Dossier : Demain on mange quoi ? Les nouveaux plats de résistance

Itinéraire gustatif d’un enfant du siècle

Le journaliste Claude-Marie Vadrot raconte sa découverte du goût, puis, sur plusieurs décennies, des enjeux politiques et écologiques liés à l’alimentation.

Au mitan du siècle dernier, quand s’amorce mon histoire, il n’existe guère de raisons pour qu’une femme ou un homme, dans une société en voie d’urbanisation et de standardisation, associe spontanément ce qu’il ou elle mange et ce qui pousse dans la terre. Sauf dans un monde rural et paysan qui s’éloigne pour de bon des urbains. Mais de cela je n’ai pas encore conscience. Pas plus que je ne pressens, au moment où l’école primaire m’accueille, que mon univers de bouffe familiale et nos habitudes d’approvisionnement vont être bouleversés par l’ouverture, à la fin des années 1940, du premier magasin Leclerc, à Landerneau, en Bretagne. À la fois rural et urbain, je mange bien et bon sans me poser la moindre question.

Je fais donc partie des rescapés des Trente Glorieuses élevés sous l’influence grandissante des gondoles de supermarchés. De ceux qui, dans une petite ville de province, ne pouvaient imaginer que les rutabagas, les citrouilles, les potirons, les bettes et autres légumes « de guerre » – avalés sans grand enthousiasme tandis que résonnaient alentour les sirènes et les bombardements – deviendraient un jour des mets à la mode préparés dans des restaurants ou des cuisines familiales. Et seraient cultivés au cœur des villes dans des mini-jardins, au rythme d’un retour de la nature.

Le monde a changé, tout comme nos rapports avec la nature ont évolué. Je les pensais alors éternels. Le pot-au-feu hivernal de ma mère restait le même que celui de ma grand-mère, à la fois attendu et apprécié – il m’a fallu des dizaines d’années pour oser en mitonner un. Tout comme le goût du lait et des œufs que nous allions chercher à pied dans une ferme distante de trois kilomètres, la campagne paraissait immuable, avec ses coquelicots et ses bleuets dans les champs de blé.

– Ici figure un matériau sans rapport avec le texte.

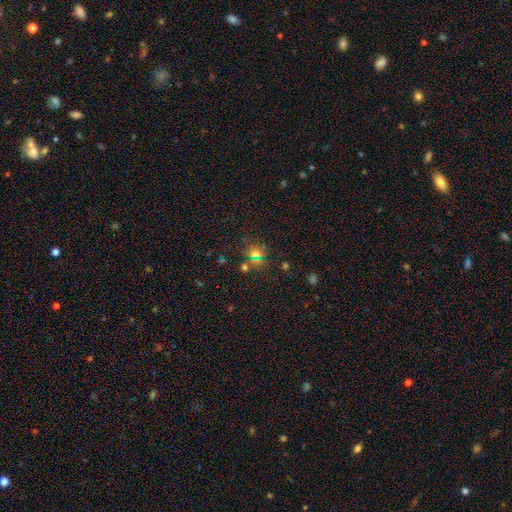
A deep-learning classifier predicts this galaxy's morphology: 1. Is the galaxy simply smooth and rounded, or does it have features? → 54% smooth, 37% star or artifact, 9% featured or disk.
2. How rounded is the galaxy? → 82% round, 16% in between, 2% cigar-shaped.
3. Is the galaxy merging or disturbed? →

Cette nature déjà en voie de disparition, je l’ai découverte auprès de mon grand-père, quand ce peintre en bâtiment aux tendances anarchistes m’emmenait à la pêche sur les bords de Loire. Il le faisait à chaque fois que, après 150 kilomètres parcourus à pied depuis Paris, il venait nous rendre visite dans notre refuge de guerre. Que le grand fleuve soit en crue ou presque à sec en été, il prenait un peu de repos puis nous partions, les gaules à la main, dans l’espoir en général récompensé d’y prendre de quoi améliorer notre ordinaire de petits ou de gros poissons, que nous disputaient les guêpes fouillant dans nos musettes et nos bourriches à moitié immergées dans l’eau du fleuve. Nos parties de pêche étaient aussi des leçons de nature. Repérer les caches dans les remous et les courants, identifier les oiseaux, les uns guettant les poissons, les autres pourchassant les insectes au ras des eaux. Quand nous virions le dimanche matin, mon aïeul attendait patiemment à la sortie de l’église que je ressorte muni du « billet de messe » attestant de mon supposé respect des rites catholiques, alors en usage dans la plupart des familles. Puis nous filions vers la Loire, toute proche…

Goût d’éternité

Dans une petite cour close et pavée, près d’un mini-jardin où poussaient quelques herbes, nous savourions nos fritures, nos matelotes de carpe ou notre brochet grillé. C’était bon et croustillant. Quand la pêche avait été très bonne, j’avais le droit, pour me faire un peu d’argent de poche, d’en vendre une partie à l’un des restaurateurs installés le long de la nationale. Même l’arrivée du poulet dominical, dont nul ne se demandait alors s’il était « fermier » ou label rouge, ne troubla ni les rites ni les menus des repas couronnés par des melons. Le plaisir partagé allait de soi. C’était forcément « bon ». Qu’ils soient dégustés dans le Loiret ou dans la capitale, les mets gardent pour moi, jusqu’à la classique crème renversée et ses îles flottantes, un goût d’éternité.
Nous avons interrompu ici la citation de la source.